# taoggniklat's system



## taoggniklat (Mar 30, 2010)

I thought I had posted this already but I guess not...I blame the spiked eggnog.

Link to photos...
http://www.hometheatershack.com/for...tos/36922-taoggniklats-system.html#post327570

*My main system consists of:*
Samsung LNA550 46" LCD
Dishnetwork HD DVR
Sony BD2 Bluray Player
Logitech Squeezebox Duet (NAS server with 2TB drive space)
Pioneer VXS-9040TXH AVR
MSB Technology Link DAC III (arrives today wohoo!)

Paradigm Monitor 9 v 2
Paradigm CC-350 v 2
Paradigm Mini Monitor v2

And my new HSU VTF-2 mk3 should arrive early next week sometime!


*My PC/Projector system includes:*
Proxima DP9280 Projector (I need a new bulb or replace with a new PJ soon)
Polk Atrium 45 Outdoor Speakers (arrive today, newegg black friday deal)
Sony 10" 100w sub
Rotel RA-972 Integrated Amp (60w x 2)
Sony RDR-VX525 DVDRW/VCR Combo
PC
XBOX Elite


----------



## taoggniklat (Mar 30, 2010)

Well my Polk Speakers arrived and my MSB DAC. SO far I am not getting anything out of the DAC except analog pass through...not sure if its my player yet.

The Polks are decent and match well with the Sony sub and I think will be a perfect gaming/pc setup.

I will have to see what is going on with the digital stream from my disc player to see why its not syncing.

[Stored data]
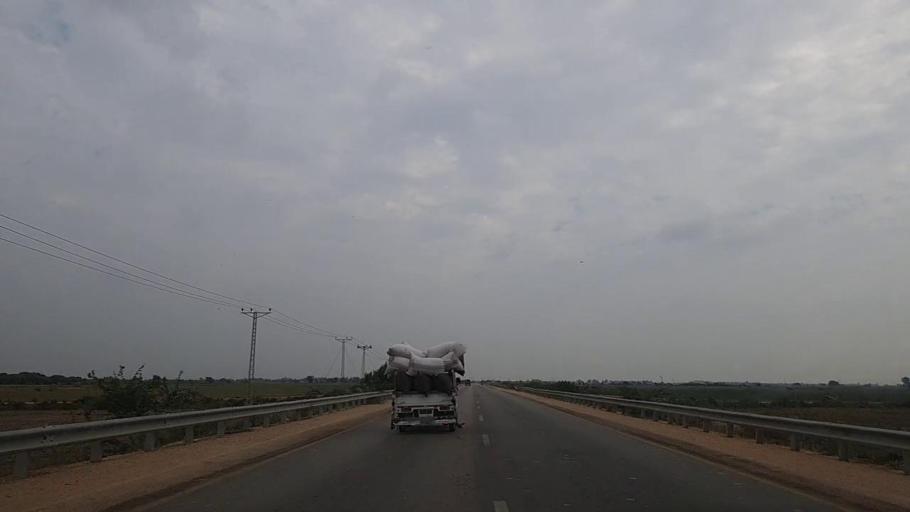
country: PK
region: Sindh
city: Thatta
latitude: 24.6166
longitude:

* [ACTIONS TO TAKE]:
1. Translate this sentence from the home theater thread into Spanish: "And my new HSU VTF-2 mk3 should arrive early next week sometime!"
2. Resume the home theater thread after its last sentence.
The entries are not needed for this work.

* [FINAL RESULTS]:
1. ¡Y mi nuevo HSU VTF-2 mk3 debería llegar en algún momento a principios de la próxima semana!

2.
----------



## taoggniklat (Mar 30, 2010)

I found out what the problem was with my dac. The 192k upsample board had become dislodged during shipment. It works fantastic now.

Cheers


----------



## taoggniklat (Mar 30, 2010)

Well I finally got the sub moved into the main system and boy is the HSU a huge step up. I mean for the money, the Sony sub certainly does "ok", but it just can't reach as deep as the HSU. The HSU really pressurized the room to a level the Sony couldn't touch.

I have not done any proper setup, I literally just put the HSU right where the SONY was and used the same settings. I will be working on the settings later.

I am so happy with the HSU. Definitely recommended for people with similar sized rooms and budget. I will post some pics later.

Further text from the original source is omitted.